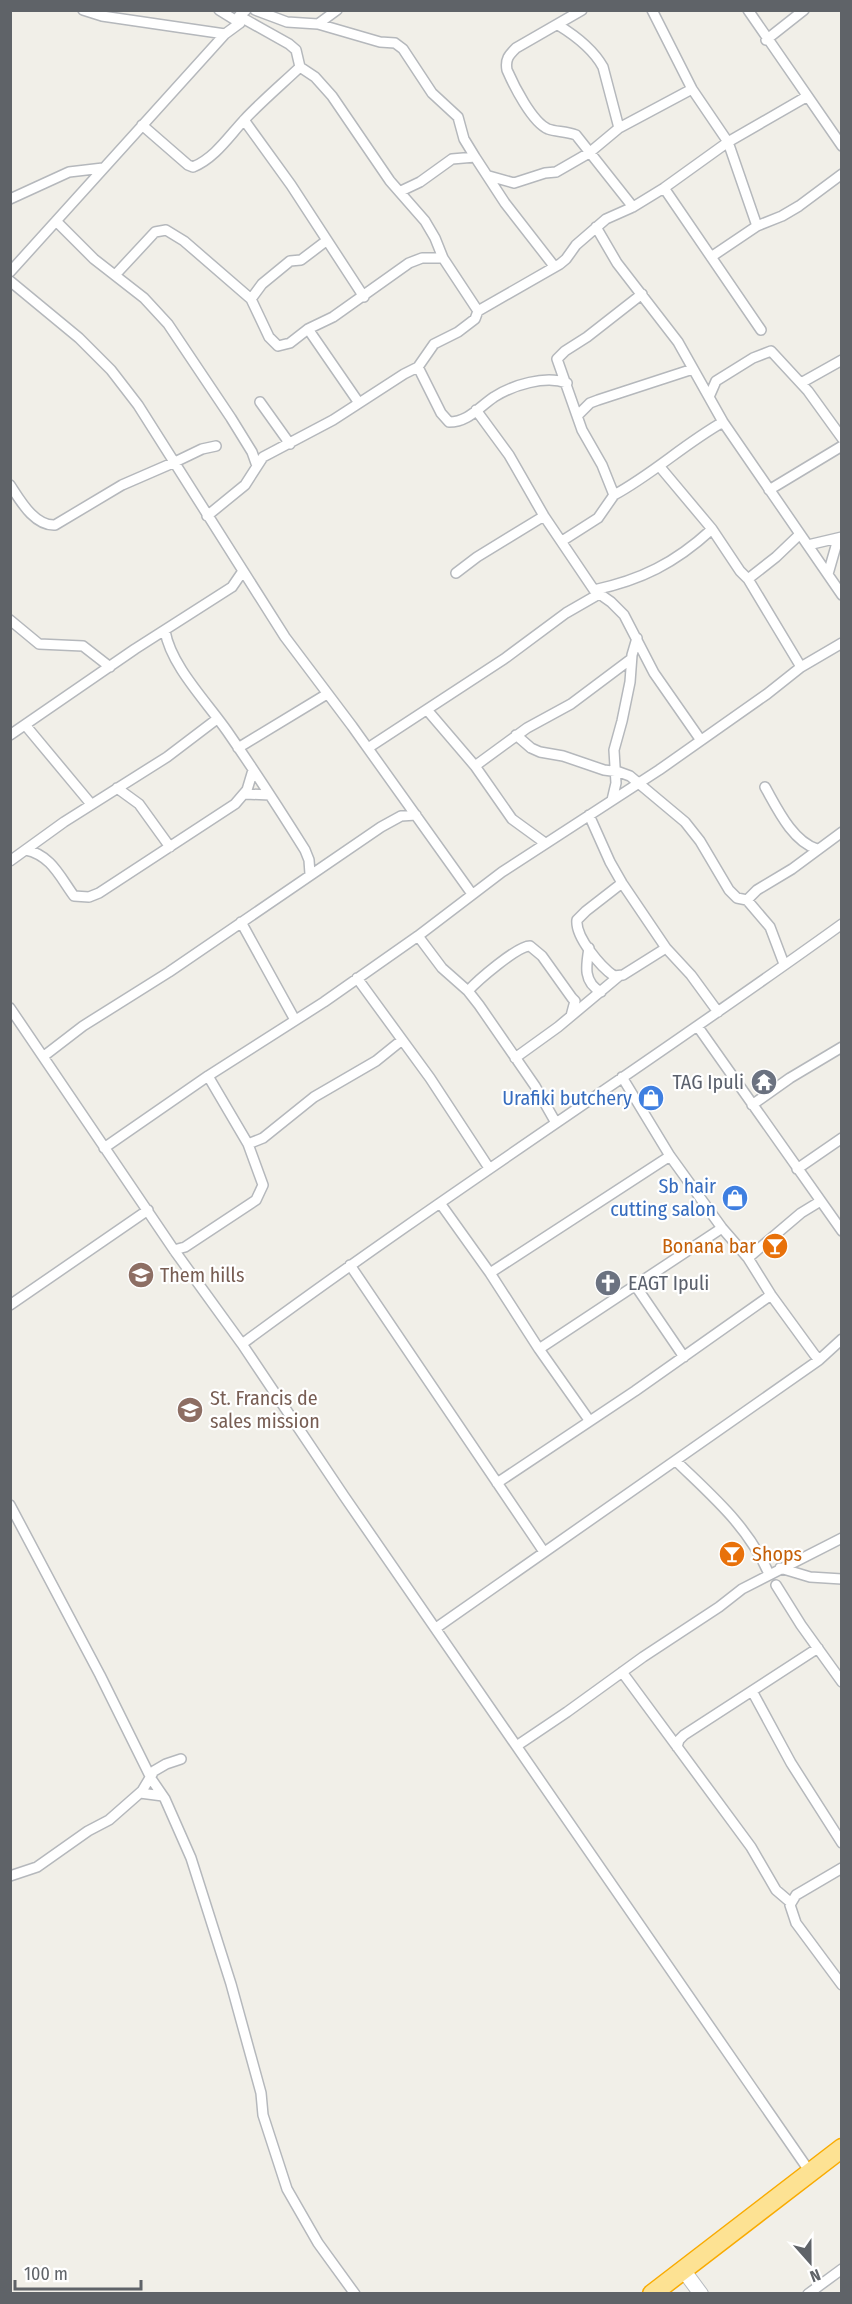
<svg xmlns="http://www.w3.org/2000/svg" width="852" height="2304" font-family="'Fira Sans Condensed',sans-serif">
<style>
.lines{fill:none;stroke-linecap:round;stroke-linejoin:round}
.street-casing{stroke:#b5b8bc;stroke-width:12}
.secondary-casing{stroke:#b6babf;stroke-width:16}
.highway-casing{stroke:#f9ab00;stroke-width:21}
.street{stroke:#fff;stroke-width:9}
.secondary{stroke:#fff;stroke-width:14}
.highway{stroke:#fde293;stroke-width:18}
.labels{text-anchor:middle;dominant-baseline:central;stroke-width:4.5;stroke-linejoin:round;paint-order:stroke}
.worship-label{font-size:20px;fill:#5b616d;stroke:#fff;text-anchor:end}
.shop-label{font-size:20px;fill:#366cbe;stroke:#fff;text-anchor:end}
.food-label{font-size:20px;fill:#c56008;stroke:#fff;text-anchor:end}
.education-label{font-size:20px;fill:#785e54;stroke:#fff;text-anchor:start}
</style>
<rect width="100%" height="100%" fill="#f1efe8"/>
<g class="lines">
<defs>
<path id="street" d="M83,10L102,16L225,34
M219,10L240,23
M255,10L287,22L318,24L380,42L395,43L403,49L432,93L458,117L464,139L475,157L505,203L554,266
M582,10L516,48C509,55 505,59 507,70C514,86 532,122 548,129C556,132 566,131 576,135L633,207
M652,10L692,89L728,142L757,226
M748,10L842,146
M318,24L337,10
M558,25C576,36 593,49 603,67L619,128
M766,40L804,10
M300,67L315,77L332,96L390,181L425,221L435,238L443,258
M244,120L291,185L364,297
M142,125L188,165L193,167C215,158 229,136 245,119C262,101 282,84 300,67L296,50L289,44L239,16
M489,176L514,183L545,173L556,172L589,153L619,128L692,89
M664,188L761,330
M401,191L420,182L452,159L475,157
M10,199L69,172L103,168
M56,221L94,259L144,298L168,324L231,418L252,452L257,466
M596,227L617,263L678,342L723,422L842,595
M711,257L757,226L782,216L799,206L842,174
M10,272L225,34L240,23L239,16L246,10
M116,274L155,232L166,230L184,241L251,299L269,337L278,346L290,343L308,329L333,317L409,263L422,258H443L478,311
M10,281L79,338L111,370L138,405L285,637L352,726L472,894
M251,299L262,284L290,261L301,260L326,241
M308,329L359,403
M418,367L441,413L449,422C468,422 478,408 494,397C513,385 545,375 567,383
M801,383L842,360
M709,397L716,381L753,358L771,351L808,391L842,438
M260,402L290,444
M476,410L509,455L544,516L594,590L611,602L624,615L654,673L700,739
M578,415L590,403L598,400L693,369
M660,467L712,529L740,571L748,579L801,667
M10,485C20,500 34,526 55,525L122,485L175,462L202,449L216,446
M769,490L842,446
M614,495C653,474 684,444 723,422
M207,516L245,485L263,457L333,420L404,374L418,367L434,344L458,332L475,319L478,311L560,264L566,259L576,245L606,219L633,207L664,188L728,142L806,97
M562,541L598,518L614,495L602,465L582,430L557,359L565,351L587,337L642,294
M808,545L842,537
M456,573L477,557L544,516
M828,574L838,539
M748,579L776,557L799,535
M594,590C641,580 675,563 711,530
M10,620L39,644L83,646L110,667
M165,631C171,666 207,702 227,731C254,770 280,810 305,850L309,860L310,874
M428,711L475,766L512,819L545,843
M26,726L91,804
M10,735L135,649L232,587L243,571
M516,735L531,748L540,752L563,756L604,770L619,772L630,776L685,822L700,841L729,890L737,898L747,900L770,927L784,964
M238,748L327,694
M368,748L504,659L566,613L599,594
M475,766L527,728L571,704L631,659
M765,787C777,808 792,841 817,849
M117,788L139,804L170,847
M245,794L270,795
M612,800L616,783L614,750L622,721L630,682L632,655L637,638
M589,815L610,862L622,883L666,948L691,975L718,1012
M26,850C51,855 60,877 74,896L89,897L99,893L235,804L247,790L253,770
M10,861L64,822L167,757L217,719
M622,883L586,911L577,920C575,937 601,967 614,976L623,975L666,948
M747,900L757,890L792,869L842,832
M241,922L295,1020
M418,936L442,968L468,991L479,1005L535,1086L556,1123
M589,948C586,966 583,982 601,992
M357,978L430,1078L489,1168
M468,991C477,981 517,946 530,946L542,956L572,998L575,1001L571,1016
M10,1008L174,1250L242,1344L344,1496L810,2172
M698,1027L842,1231
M44,1056L83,1026L169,972L381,827L401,816L416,815
M515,1058L558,1027L619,976
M622,1077L670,1156L722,1228L748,1258L771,1295L814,1354L819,1360L842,1339
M752,1105L790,1078L842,1047
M248,1144L263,1138L314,1097L376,1061L402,1040
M104,1148L208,1076L324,1002L418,936L502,872L659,770L767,694L801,667L842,643
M797,1169L842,1138
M440,1203L490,1273L539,1349L589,1420
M174,1250L185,1247L256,1200L263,1185L248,1144L208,1076
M748,1258L801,1213L819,1202
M350,1265L544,1552
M490,1273L670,1156
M635,1285L684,1357
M10,1305L148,1210
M242,1344C438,1199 644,1067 842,924
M539,1349L722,1228
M676,1461C713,1497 748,1526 769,1574
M497,1483L635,1391L771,1295
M10,1505L100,1675L152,1780L165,1799L191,1858L231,1984L261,2093L263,2115L287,2189L318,2243L355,2294
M780,1568L810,1577L842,1579
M776,1585L801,1625L842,1682
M436,1628L819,1360
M622,1672L751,1847L776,1890L790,1902
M752,1691L791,1763L842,1843
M518,1745L567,1712L643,1657L719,1607L742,1589L842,1538
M677,1747L679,1740L684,1735L818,1648
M140,1793L163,1796
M842,1868L796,1895L790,1905L796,1923L842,1985
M10,1876L37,1867L88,1831L109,1820L142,1791L154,1771L166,1764L181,1759
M808,2294L842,2269"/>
<path id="secondary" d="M684,2271L701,2294"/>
<path id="highway" d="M652,2294L842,2148"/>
</defs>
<use href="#street" class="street-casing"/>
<use href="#secondary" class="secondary-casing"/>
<use href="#highway" class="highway-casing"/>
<use href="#street" class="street"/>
<use href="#secondary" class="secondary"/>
<use href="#highway" class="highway"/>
</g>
<defs>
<symbol id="temple-disc" viewBox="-11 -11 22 22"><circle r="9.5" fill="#6b7280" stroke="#fff"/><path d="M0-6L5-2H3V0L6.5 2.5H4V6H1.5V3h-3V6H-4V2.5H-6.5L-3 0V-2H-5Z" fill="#fff"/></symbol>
<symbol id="shop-disc" viewBox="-11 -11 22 22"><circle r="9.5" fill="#3f7fe0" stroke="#fff"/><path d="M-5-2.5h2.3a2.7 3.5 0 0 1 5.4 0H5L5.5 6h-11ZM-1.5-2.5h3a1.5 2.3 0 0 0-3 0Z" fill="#fff"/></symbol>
<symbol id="bar-disc" viewBox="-11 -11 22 22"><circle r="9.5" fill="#e8710a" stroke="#fff"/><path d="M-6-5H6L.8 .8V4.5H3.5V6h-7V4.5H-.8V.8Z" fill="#fff"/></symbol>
<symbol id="school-disc" viewBox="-11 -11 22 22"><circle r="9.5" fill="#8d6e63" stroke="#fff"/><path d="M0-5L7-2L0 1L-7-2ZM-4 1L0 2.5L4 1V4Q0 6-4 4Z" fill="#fff"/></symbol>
<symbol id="church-disc" viewBox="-11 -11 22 22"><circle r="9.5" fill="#6b7280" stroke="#fff"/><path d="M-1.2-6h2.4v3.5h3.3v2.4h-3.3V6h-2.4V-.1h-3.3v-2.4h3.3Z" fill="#fff"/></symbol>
</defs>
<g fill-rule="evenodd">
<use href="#temple-disc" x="749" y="1067" width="30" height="30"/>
<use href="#shop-disc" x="636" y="1083" width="30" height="30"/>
<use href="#shop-disc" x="720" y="1183" width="30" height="30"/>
<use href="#bar-disc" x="760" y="1231" width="30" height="30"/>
<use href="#school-disc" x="126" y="1260" width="30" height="30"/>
<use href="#church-disc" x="593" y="1268" width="30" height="30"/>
<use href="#school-disc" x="175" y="1395" width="30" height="30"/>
<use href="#bar-disc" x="717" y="1539" width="30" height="30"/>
</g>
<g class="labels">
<g class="worship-label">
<text x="744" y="1082">TAG Ipuli</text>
<text x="628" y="1283" text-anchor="start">EAGT Ipuli</text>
</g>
<g class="shop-label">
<text x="632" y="1098">Urafiki butchery</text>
<text x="716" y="1186">Sb hair<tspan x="716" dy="23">cutting salon</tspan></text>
</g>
<g class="food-label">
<text x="756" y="1246">Bonana bar</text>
<text x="752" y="1554" text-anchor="start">Shops</text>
</g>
<g class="education-label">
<text x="160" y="1275">Them hills</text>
<text x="210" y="1398">St. Francis de<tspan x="210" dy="23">sales mission</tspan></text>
</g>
</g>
<rect width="852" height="2304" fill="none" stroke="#5f6368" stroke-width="24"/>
<g transform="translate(810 2262) rotate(159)" stroke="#ffffff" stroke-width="4.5" paint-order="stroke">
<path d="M0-4.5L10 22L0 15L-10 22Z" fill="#5f6368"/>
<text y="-9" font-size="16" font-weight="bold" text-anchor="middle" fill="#5f6368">N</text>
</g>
<path d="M15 2280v9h126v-9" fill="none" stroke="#5f6368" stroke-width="3"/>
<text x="24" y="2280" font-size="18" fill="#5f6368" stroke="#ffffff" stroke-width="4.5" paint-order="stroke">100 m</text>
</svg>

_ABOUT THIS TASK_: Each line with the word "lines" in the records above belongs in the result; copy all of them.

_WRITTEN ANSWER_:
.lines{fill:none;stroke-linecap:round;stroke-linejoin:round}
<g class="lines">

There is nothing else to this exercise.